## What you have to do
From the first line to the last, copy the material exactly and leave the pictures out.
════════════════════
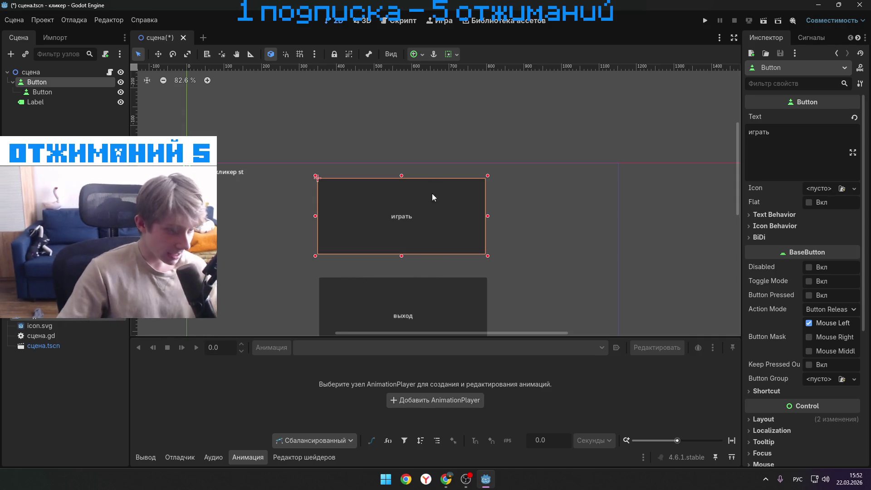
{"action": "mouse_move", "coordinate": [446, 479]}
{"action": "left_click", "coordinate": [476, 430]}
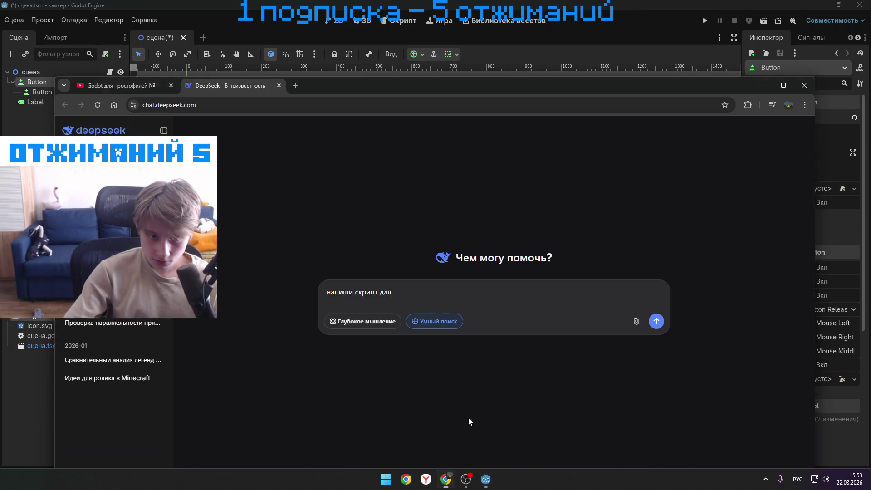
- Replace the prompt with 'как сделать в годот что бы кнопка переключала на другую сцену' and send it
{"action": "left_click_drag", "start_coordinate": [519, 295], "coordinate": [276, 287]}
{"action": "type", "text": "как сделать в "}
════════════════════
## Reply to the exercise
{"action": "mouse_move", "coordinate": [446, 479]}
{"action": "left_click", "coordinate": [476, 430]}
- Replace the prompt with 'как сделать в годот что бы кнопка переключала на другую сцену' and send it
{"action": "left_click_drag", "start_coordinate": [519, 295], "coordinate": [276, 287]}
{"action": "type", "text": "как сделать в "}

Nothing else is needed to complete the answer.